Plus qu’un simple changement d’enseigne, l’opération signe un tournant stratégique. Portées par des figures reconnues comme les tandems Erik Watremez et Christelle Bouyou pour Eritedge, Nicolas Chevrinais et Fatima Bangoura pour Elyos, les deux structures héritent de plus d’un demi-siècle de présence au Gabon et fédèrent près de 900 professionnels déployés dans neuf pays. Leur ambition assumée : faire de l’excellence africaine non plus une alternative, mais une référence.

«Il s’agit d’un choix stratégique construit dans la durée», explique Erik Watremez, évoquant une transition concertée de dix mois avec l’ancien réseau. L’enjeu : gagner en autonomie, en capacité de décision et en proximité avec les clients, sans concession sur l’exigence de qualité. «Cette transformation est une évolution naturelle, alignée avec notre volonté d’affirmer une identité africaine indépendante, plus agile et mieux adaptée à nos marchés», poursuit-il.
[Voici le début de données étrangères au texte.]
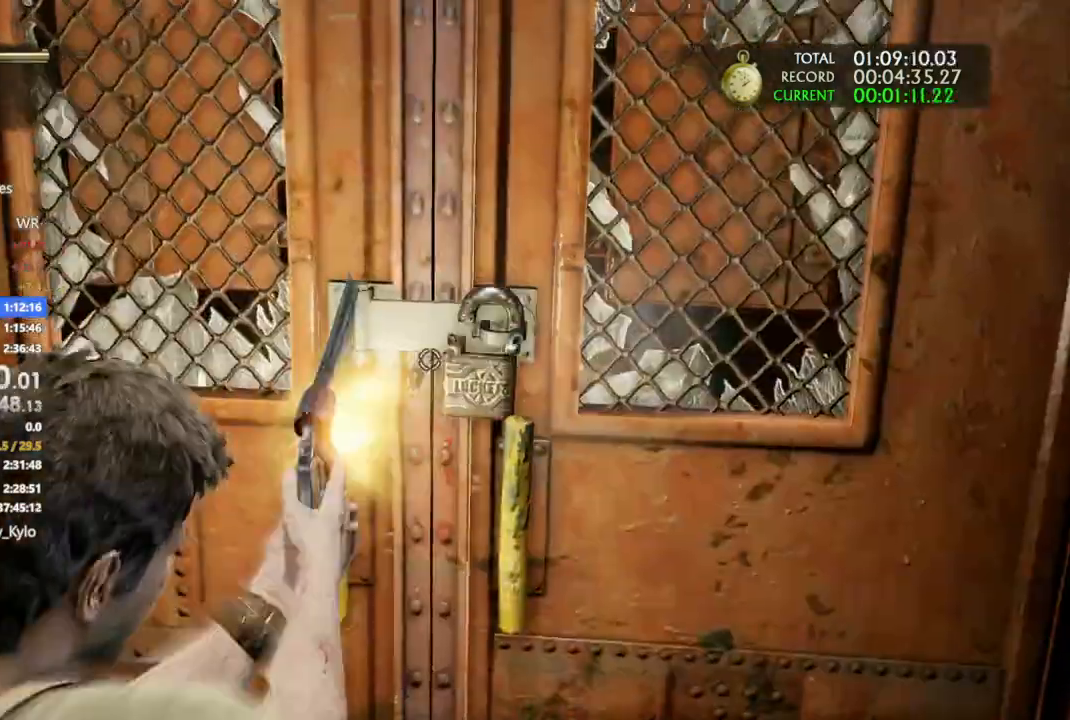
Gameplay with a controller (PlayStation layout); each line is a JSON object with the inputs held at the frame after it (dt_ms = milliseconds from this image to that frame). "events" lists button and stick changes between this image and that frame as [ms after this image, input, new state], when the widget could be followed in between. Not read: L3 SQUARE.
{"dt_ms": 1000, "buttons": [], "left_stick": "center", "right_stick": "center", "events": [[67, "L1", "up"], [67, "left_stick", "up"], [167, "TRIANGLE", "down"], [233, "TRIANGLE", "up"], [300, "TRIANGLE", "down"], [367, "TRIANGLE", "up"], [533, "left_stick", "center"]]}
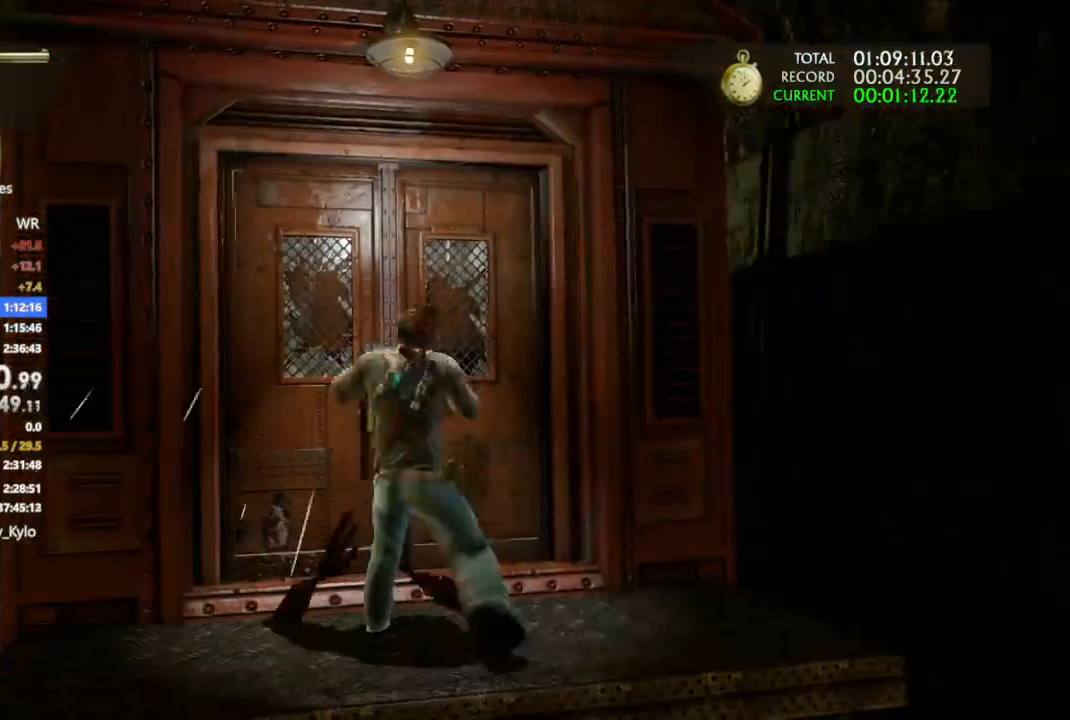
{"dt_ms": 1000, "buttons": [], "left_stick": "down", "right_stick": "center", "events": [[267, "right_stick", "down-left"], [333, "left_stick", "down"], [567, "right_stick", "center"]]}
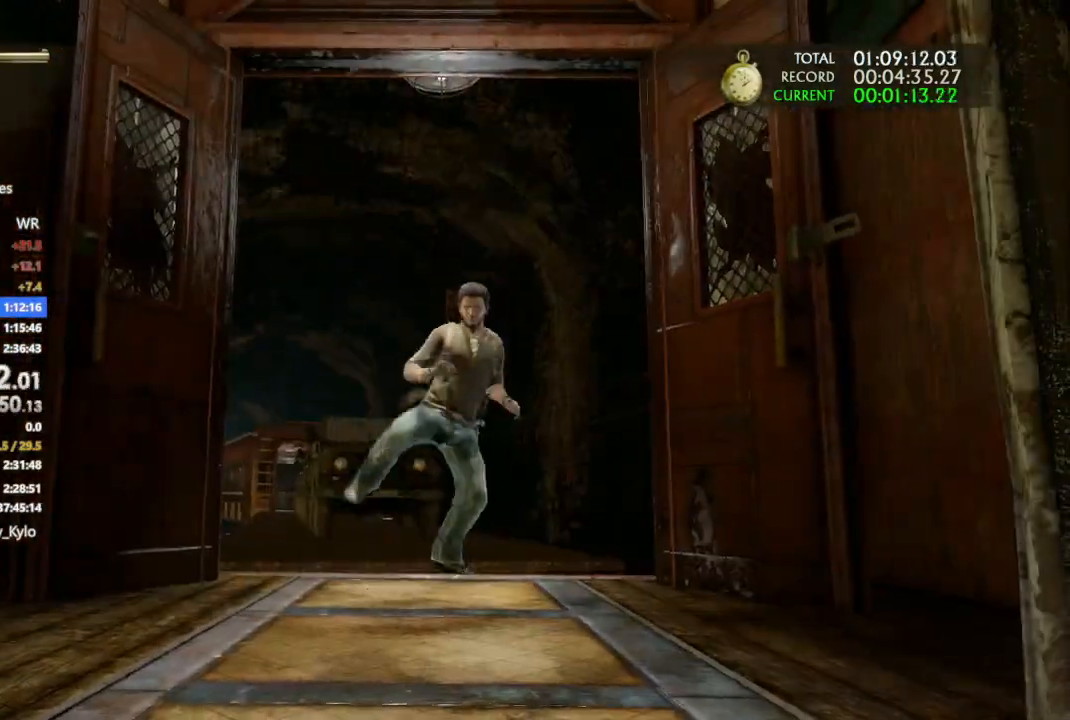
{"dt_ms": 500, "buttons": [], "left_stick": "down", "right_stick": "center", "events": [[200, "CROSS", "down"], [300, "CROSS", "up"], [367, "CROSS", "down"], [467, "CROSS", "up"]]}
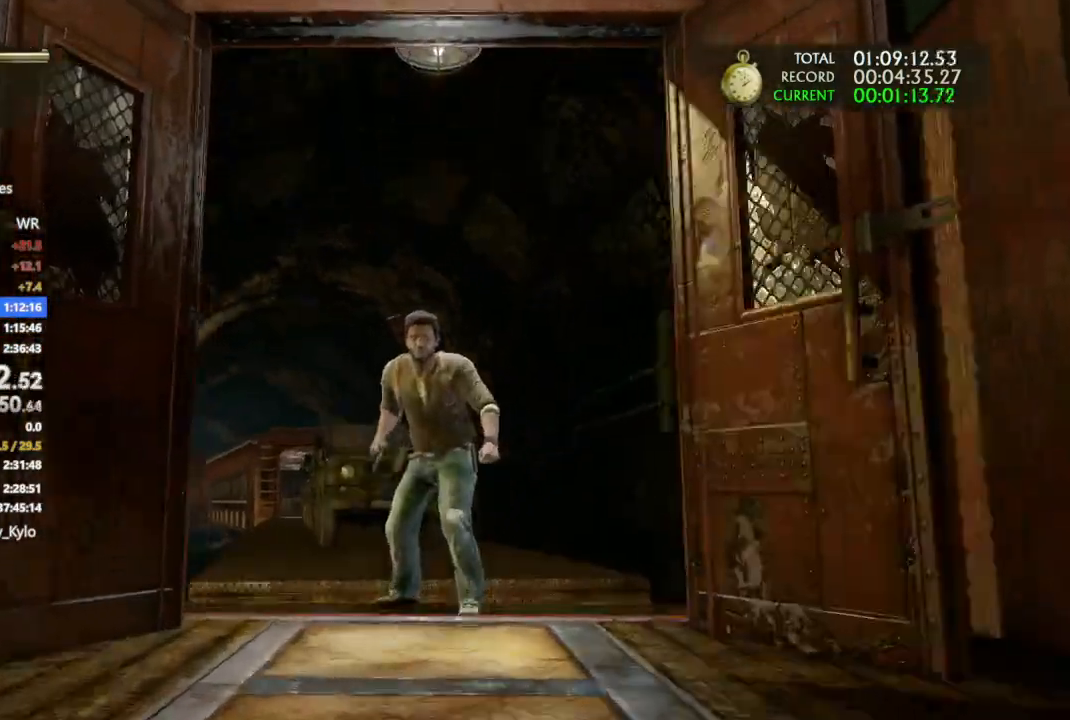
{"dt_ms": 500, "buttons": ["CROSS"], "left_stick": "down", "right_stick": "center", "events": [[33, "CROSS", "down"], [167, "CROSS", "up"], [233, "CROSS", "down"], [367, "CROSS", "up"], [433, "CROSS", "down"]]}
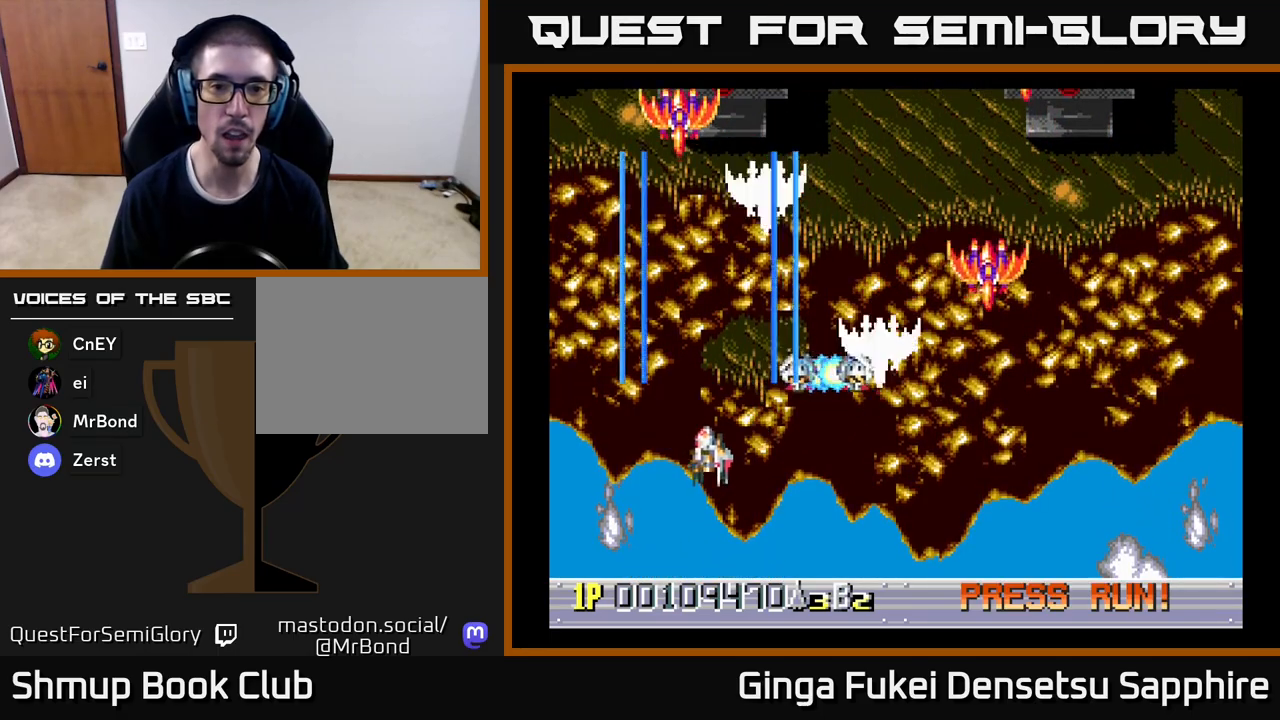
Gameplay with a controller (Xbox layout); each line is a JSON object with the inputs held at the frame after it. "events" lists button and stick changes between this image and that frame as [ms after this image, input, new state], when the widget could be followed in between. Not read: right_stick.
{"buttons": ["DPAD_RIGHT"], "left_stick": "center", "events": [[200, "DPAD_LEFT", "up"], [233, "DPAD_RIGHT", "down"], [400, "DPAD_DOWN", "up"]]}
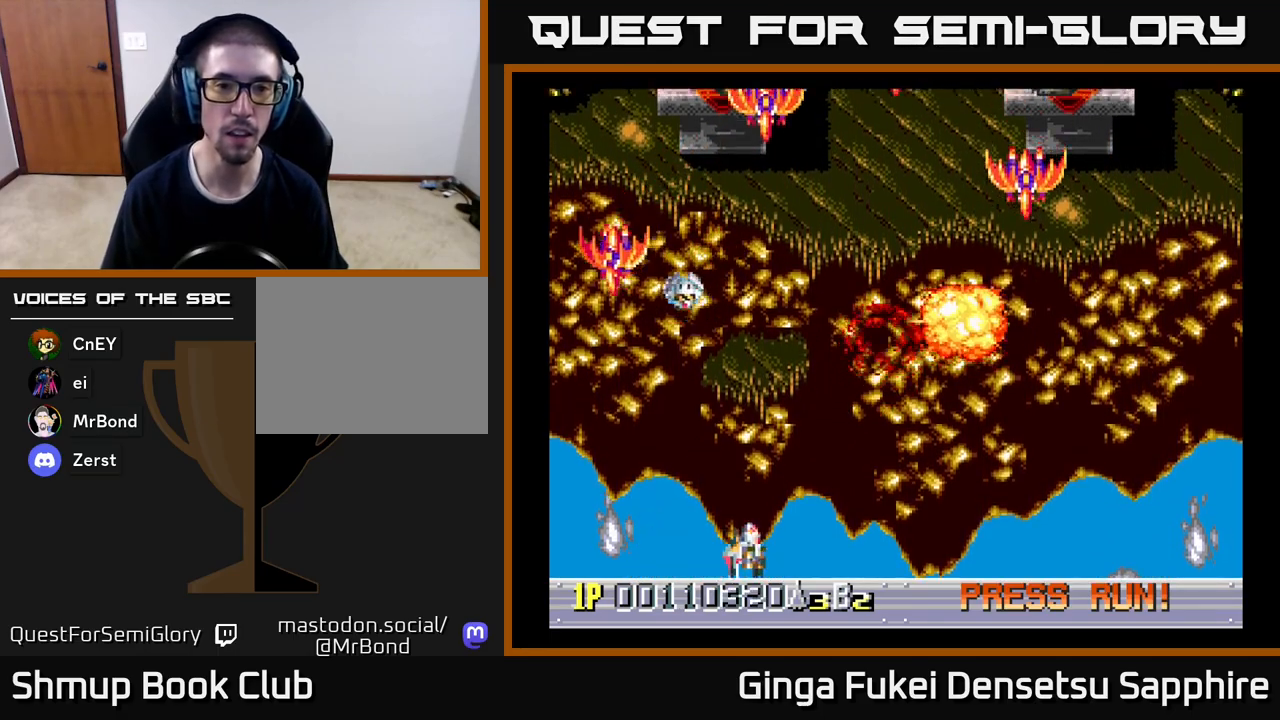
{"buttons": ["DPAD_RIGHT"], "left_stick": "center", "events": []}
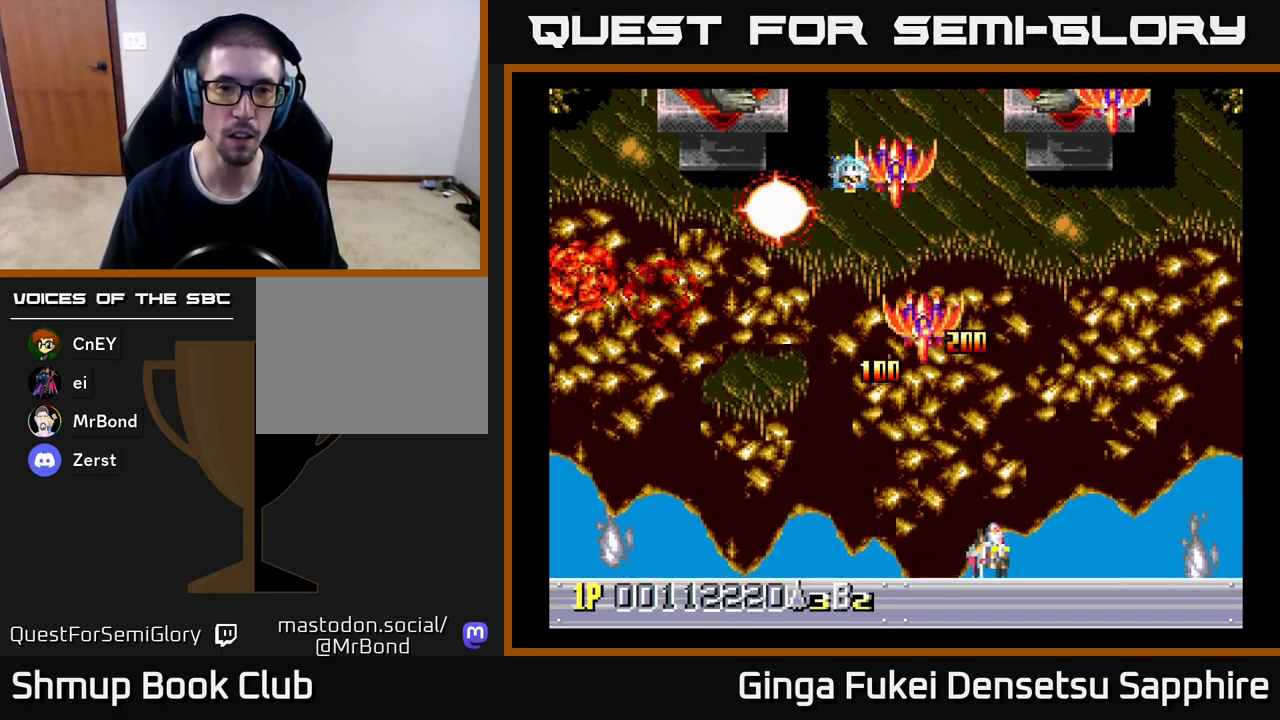
{"buttons": ["DPAD_UP", "DPAD_RIGHT"], "left_stick": "center", "events": [[200, "DPAD_UP", "down"], [283, "DPAD_RIGHT", "up"], [350, "DPAD_RIGHT", "down"], [350, "DPAD_UP", "up"], [433, "DPAD_UP", "down"]]}
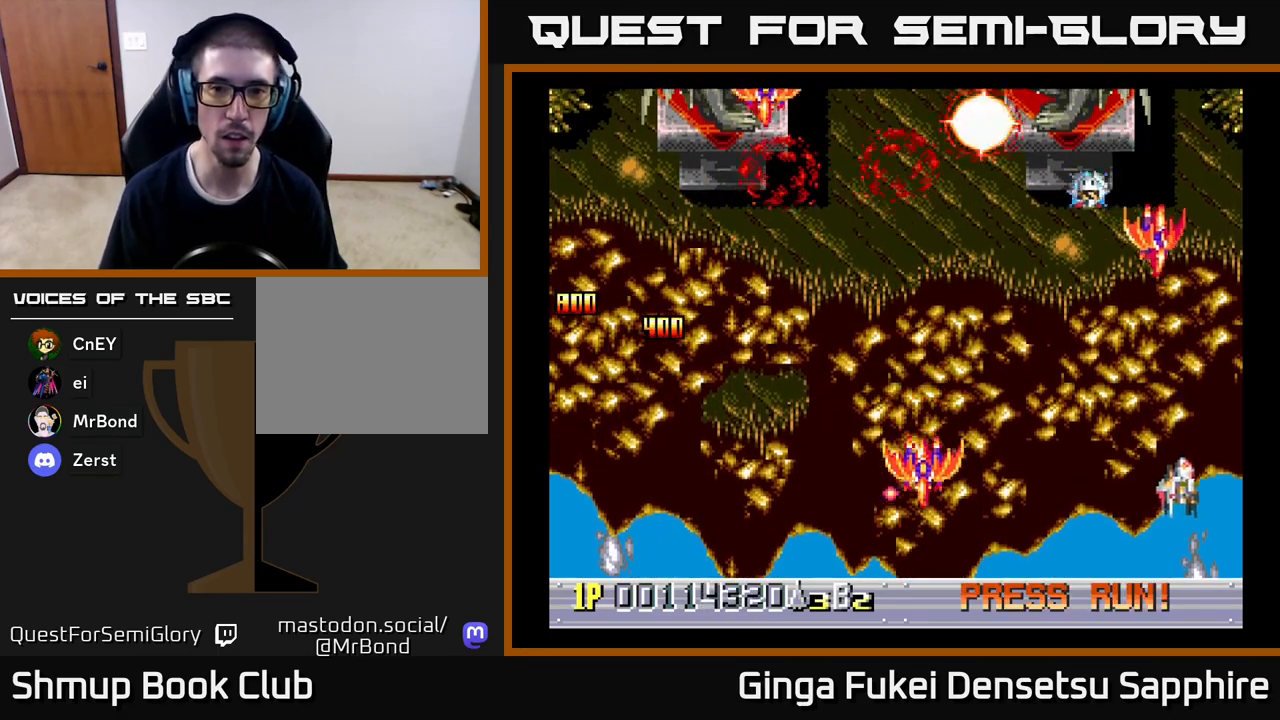
{"buttons": ["DPAD_LEFT"], "left_stick": "center", "events": [[117, "DPAD_UP", "up"], [133, "DPAD_DOWN", "down"], [150, "DPAD_RIGHT", "up"], [233, "DPAD_LEFT", "down"], [350, "DPAD_DOWN", "up"]]}
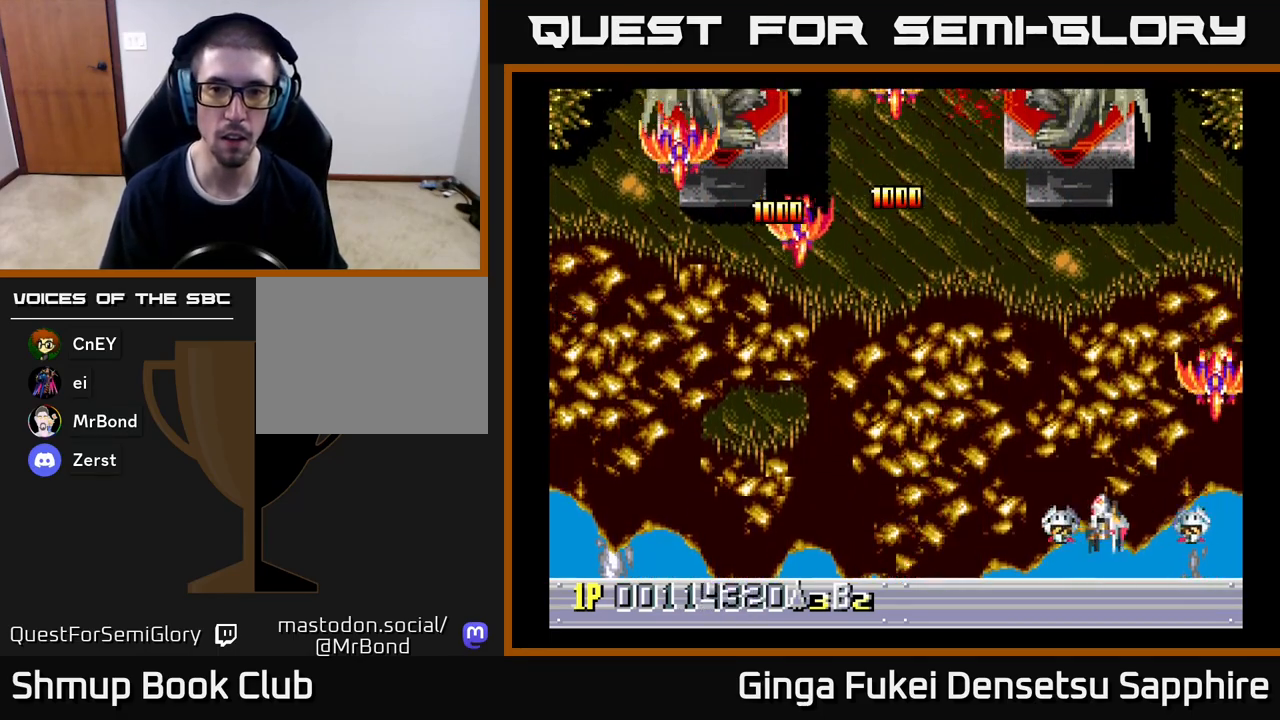
{"buttons": ["DPAD_LEFT"], "left_stick": "center", "events": []}
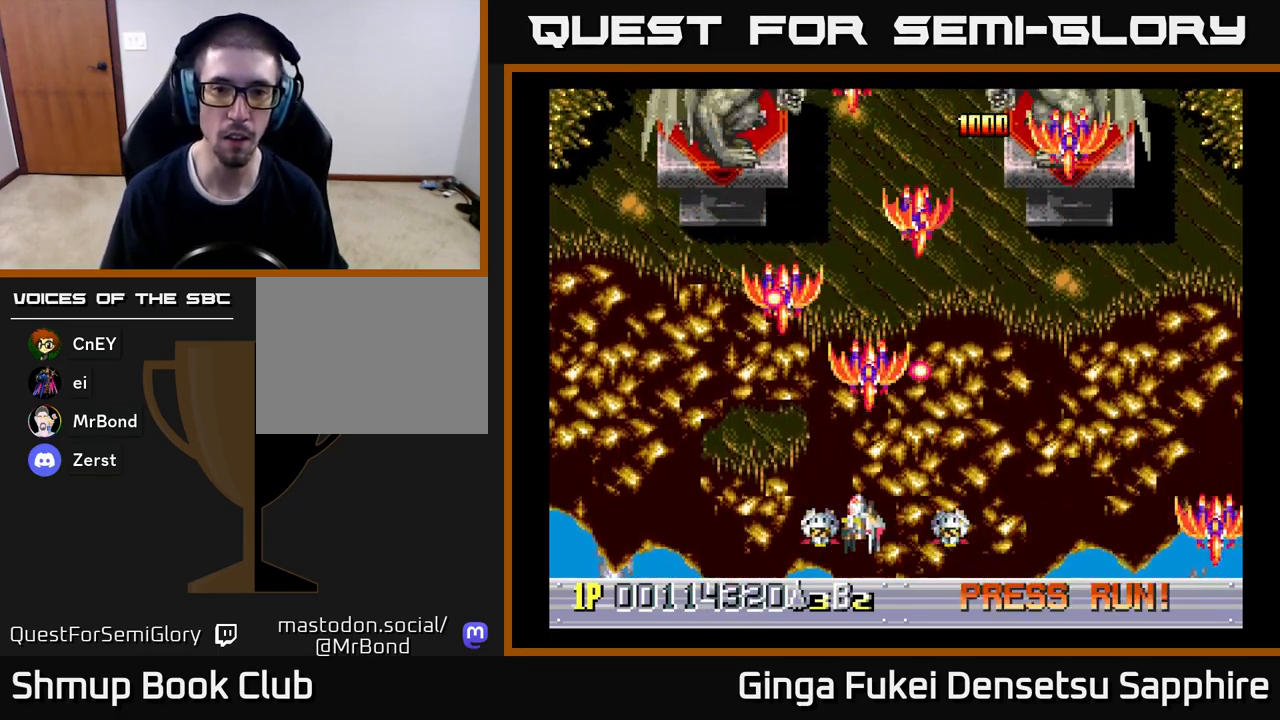
{"buttons": ["DPAD_LEFT"], "left_stick": "center", "events": [[267, "DPAD_DOWN", "down"], [283, "DPAD_LEFT", "up"], [333, "DPAD_LEFT", "down"], [417, "DPAD_DOWN", "up"]]}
Deux marques, un écosystème intégré

Dans cette nouvelle configuration, Eritedge reprend le flambeau de l’audit et du conseil financier : certification des comptes, reporting, finance, gestion des risques. Sa mission tient en quelques mots : fiabiliser l’information, consolider la gouvernance et soutenir la performance durable des organisations.

Elyos, de son côté, fédère l’ensemble des métiers du conseil : stratégie, transformation, transactions, fiscalité, juridique, ressources humaines, paie, conformité, technologie et transformation digitale. «Nos clients bénéficient de la continuité des équipes, notamment au Gabon, avec une organisation plus agile et des décisions plus rapides», précise Nicolas Chevrinais.

Ensemble, les deux réseaux composent un écosystème intégré, adossé à un centre de services partagés qui mutualise expertises informatiques, formation et assurance qualité.

L’excellence africaine en étendard

Le contexte commande l’exigence. Les marchés africains se recomposent à grande vitesse, les entreprises s’internationalisent, les États accélèrent leurs réformes. Les clients attendent désormais des partenaires capables d’allier expertise pointue, agilité opérationnelle et vision stratégique de long terme.

C’est précisément le créneau revendiqué. «Notre ambition est d’accompagner durablement la transformation des organisations et de porter l’excellence africaine au plus haut niveau», insiste Erik Watremez, avec une vigilance particulière sur le maintien des standards au Gabon.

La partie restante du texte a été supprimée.